In an example embodiment, an apparatus, comprising for example first wireless terminal <NUM> or second wireless terminal <NUM>, may further comprise means for carrying out the example embodiments described above and any combination thereof. The apparatus may be an apparatus of a cellular communication network, such as a <NUM> network, and comprise means for operating in the cellular communication network.

In an example embodiment, a computer program comprising instructions which, when the program is executed by a computer, cause the computer to carry out a method in accordance with the example embodiments described above and any combination thereof. In an example embodiment, a computer program product, embodied on a non-transitory computer readable medium, may be configured to control a processor to perform a process comprising the example embodiments described above and any combination thereof.

In an example embodiment, an apparatus, comprising for example first wireless terminal <NUM> or second wireless terminal <NUM>, may further comprise at least one processor, and at least one memory including computer program code, wherein the at least one memory and the computer program code are configured to, with the at least one processor, cause the apparatus at least to perform the example embodiments described above and any combination thereof. The apparatus may be an apparatus of a cellular communication network, such as a <NUM> network, and configured to operate in the cellular communication network.

Furthermore, the described features, structures, or characteristics may be combined in any suitable manner in one or more example embodiments. In the preceding description, numerous specific details are provided, such as examples of lengths, widths, shapes, etc., to provide a thorough understanding of example embodiments of the invention. One skilled in the relevant art will recognize, however, that the invention may be practiced without one or more of the specific details, or with other methods, components, materials, etc. In other instances, well-known structures, materials, or operations are not shown or described in detail to avoid obscuring aspects of the invention.

While the forgoing examples are illustrative of the principles of the example embodiments in one or more particular applications, it will be apparent to those of ordinary skill in the art that numerous modifications in form, usage and details of implementation may be made without the exercise of inventive faculty.

The expression "at least one of A or B" in this document means A, or B, or both A and B.

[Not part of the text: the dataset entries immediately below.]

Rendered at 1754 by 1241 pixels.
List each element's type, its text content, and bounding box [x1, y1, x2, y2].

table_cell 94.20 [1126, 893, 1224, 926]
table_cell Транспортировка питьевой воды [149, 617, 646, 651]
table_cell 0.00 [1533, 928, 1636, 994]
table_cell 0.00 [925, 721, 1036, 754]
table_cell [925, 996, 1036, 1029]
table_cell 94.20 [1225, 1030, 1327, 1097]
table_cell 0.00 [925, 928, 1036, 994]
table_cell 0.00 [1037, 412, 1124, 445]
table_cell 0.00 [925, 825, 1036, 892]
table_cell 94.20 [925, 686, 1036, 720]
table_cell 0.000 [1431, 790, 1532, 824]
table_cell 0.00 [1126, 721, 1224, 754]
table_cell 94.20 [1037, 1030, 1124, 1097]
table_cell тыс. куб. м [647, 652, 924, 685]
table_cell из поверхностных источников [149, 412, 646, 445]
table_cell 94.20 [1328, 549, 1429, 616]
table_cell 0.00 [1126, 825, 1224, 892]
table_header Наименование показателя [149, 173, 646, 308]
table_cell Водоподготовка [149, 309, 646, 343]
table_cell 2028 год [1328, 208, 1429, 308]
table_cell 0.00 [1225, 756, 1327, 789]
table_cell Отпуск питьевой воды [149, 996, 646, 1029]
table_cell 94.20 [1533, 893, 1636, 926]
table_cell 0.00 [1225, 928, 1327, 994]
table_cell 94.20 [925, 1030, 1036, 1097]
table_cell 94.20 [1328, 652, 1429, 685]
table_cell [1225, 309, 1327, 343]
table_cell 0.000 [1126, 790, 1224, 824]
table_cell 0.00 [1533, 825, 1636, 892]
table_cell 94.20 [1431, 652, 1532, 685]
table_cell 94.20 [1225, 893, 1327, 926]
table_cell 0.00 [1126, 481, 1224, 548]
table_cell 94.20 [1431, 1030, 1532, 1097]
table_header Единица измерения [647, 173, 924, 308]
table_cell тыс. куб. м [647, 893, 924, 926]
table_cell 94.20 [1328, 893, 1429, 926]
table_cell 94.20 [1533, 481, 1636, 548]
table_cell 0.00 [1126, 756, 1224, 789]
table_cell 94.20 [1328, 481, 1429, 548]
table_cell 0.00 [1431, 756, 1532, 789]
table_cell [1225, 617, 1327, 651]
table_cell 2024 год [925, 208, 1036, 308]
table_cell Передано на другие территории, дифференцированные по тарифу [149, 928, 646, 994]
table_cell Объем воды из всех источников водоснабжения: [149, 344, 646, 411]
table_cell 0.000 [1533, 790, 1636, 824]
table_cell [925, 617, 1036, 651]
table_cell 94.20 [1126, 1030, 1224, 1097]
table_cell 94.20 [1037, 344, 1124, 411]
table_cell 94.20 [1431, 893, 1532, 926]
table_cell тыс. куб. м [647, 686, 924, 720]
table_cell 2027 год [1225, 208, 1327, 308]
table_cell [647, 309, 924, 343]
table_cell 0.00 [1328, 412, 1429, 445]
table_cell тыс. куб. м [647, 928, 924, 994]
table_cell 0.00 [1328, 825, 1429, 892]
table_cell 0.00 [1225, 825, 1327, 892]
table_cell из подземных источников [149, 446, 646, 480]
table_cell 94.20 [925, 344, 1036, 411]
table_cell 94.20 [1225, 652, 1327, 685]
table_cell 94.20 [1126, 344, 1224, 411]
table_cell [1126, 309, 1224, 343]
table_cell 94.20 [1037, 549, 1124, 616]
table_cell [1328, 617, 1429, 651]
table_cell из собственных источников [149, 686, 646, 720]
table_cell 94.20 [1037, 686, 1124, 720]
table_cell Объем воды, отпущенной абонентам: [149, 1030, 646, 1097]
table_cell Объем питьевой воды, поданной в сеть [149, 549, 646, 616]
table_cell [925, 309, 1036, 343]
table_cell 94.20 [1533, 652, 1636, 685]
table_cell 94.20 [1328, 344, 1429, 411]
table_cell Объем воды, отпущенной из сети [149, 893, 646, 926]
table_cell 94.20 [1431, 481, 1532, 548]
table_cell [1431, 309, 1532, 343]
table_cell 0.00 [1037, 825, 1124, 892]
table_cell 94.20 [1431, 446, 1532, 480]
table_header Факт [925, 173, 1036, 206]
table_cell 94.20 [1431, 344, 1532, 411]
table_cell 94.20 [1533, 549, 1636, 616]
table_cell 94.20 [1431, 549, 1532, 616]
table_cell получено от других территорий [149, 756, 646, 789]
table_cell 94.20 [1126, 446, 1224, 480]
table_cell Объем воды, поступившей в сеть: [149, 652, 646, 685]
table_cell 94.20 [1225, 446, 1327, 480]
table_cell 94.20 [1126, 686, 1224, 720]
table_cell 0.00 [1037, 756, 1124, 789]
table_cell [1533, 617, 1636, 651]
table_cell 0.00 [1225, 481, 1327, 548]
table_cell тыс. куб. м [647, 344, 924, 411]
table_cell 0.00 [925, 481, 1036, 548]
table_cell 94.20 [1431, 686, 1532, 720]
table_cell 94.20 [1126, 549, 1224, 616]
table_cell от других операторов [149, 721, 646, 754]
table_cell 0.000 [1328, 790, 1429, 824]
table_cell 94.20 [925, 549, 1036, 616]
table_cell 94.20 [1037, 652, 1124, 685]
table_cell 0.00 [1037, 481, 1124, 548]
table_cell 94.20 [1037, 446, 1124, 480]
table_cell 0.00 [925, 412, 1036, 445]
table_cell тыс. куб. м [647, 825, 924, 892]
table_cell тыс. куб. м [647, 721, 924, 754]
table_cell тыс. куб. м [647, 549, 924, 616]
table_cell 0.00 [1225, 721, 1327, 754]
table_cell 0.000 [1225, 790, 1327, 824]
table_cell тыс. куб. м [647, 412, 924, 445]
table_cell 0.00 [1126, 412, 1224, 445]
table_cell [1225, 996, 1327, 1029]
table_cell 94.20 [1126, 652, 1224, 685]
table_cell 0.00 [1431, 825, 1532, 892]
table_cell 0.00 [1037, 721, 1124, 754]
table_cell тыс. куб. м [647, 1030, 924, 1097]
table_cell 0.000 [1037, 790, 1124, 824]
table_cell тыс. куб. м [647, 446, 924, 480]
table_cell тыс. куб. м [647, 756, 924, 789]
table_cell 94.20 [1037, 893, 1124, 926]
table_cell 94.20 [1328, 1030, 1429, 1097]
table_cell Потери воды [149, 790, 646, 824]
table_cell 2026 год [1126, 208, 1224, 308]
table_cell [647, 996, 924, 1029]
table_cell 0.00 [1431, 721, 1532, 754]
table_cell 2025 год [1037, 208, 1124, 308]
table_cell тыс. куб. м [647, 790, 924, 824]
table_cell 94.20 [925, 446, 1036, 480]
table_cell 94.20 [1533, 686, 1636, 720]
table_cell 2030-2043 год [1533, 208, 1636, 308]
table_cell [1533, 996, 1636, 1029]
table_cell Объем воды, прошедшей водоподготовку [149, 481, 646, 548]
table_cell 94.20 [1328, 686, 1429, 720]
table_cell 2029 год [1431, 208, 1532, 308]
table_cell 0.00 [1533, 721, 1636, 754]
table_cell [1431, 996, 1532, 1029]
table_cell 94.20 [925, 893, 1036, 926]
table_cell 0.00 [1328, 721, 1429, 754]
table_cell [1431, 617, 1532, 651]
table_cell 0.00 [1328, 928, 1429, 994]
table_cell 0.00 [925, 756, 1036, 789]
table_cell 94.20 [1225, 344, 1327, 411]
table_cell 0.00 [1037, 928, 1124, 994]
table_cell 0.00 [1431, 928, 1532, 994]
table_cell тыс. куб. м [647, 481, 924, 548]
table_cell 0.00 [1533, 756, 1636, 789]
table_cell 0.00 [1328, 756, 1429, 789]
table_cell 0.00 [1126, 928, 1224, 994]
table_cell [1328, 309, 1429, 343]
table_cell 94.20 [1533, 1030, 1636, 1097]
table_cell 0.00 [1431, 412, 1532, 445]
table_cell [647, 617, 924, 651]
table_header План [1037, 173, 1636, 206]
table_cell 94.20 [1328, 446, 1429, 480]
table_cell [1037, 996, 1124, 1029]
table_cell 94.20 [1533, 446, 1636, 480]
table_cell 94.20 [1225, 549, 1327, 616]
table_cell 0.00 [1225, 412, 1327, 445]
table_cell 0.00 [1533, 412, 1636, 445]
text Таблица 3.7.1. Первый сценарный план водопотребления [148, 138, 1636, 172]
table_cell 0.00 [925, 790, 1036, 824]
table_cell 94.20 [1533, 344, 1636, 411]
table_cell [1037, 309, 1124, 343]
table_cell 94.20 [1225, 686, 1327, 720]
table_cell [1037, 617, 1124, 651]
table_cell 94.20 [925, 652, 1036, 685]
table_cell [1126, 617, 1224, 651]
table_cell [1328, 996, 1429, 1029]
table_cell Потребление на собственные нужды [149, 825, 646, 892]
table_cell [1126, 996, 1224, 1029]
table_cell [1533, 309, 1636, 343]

At least some example embodiments find industrial application in wireless communication networks, such as in cellular communication networks, like <NUM> networks, and possibly in other wireless communication networks, like WLAN, as well.

Claim 1:
A first wireless terminal, comprising:
- means for receiving, by the first wireless terminal (<NUM>), a transmission of a groupcast message successfully from a second wireless terminal (<NUM>);
- means for acknowledging, by the first wireless terminal (<NUM>), the reception of the groupcast message to the second wireless terminal (<NUM>);
- means for receiving (<NUM>), by the first wireless terminal (<NUM>), a first retransmission of the groupcast message successfully from the second wireless terminal (<NUM>);
- means for skipping (<NUM>), by the first wireless terminal (<NUM>) and based on the first wireless terminal (<NUM>) having successfully received the groupcast message, a transmission of feedback related to reception of the first retransmission at the first wireless terminal (<NUM>);
- means for monitoring (<NUM>), by the first wireless terminal (<NUM>) and based on the first wireless terminal (<NUM>) having successfully received the groupcast message, feedback from a third wireless terminal (<NUM>), wherein said feedback is related to reception of the first retransmission at the third wireless terminal (<NUM>); and
- means for transmitting (<NUM>), by the first wireless terminal (<NUM>), said feedback related to reception of the first retransmission at the third wireless terminal (<NUM>) to the second wireless terminal (<NUM>).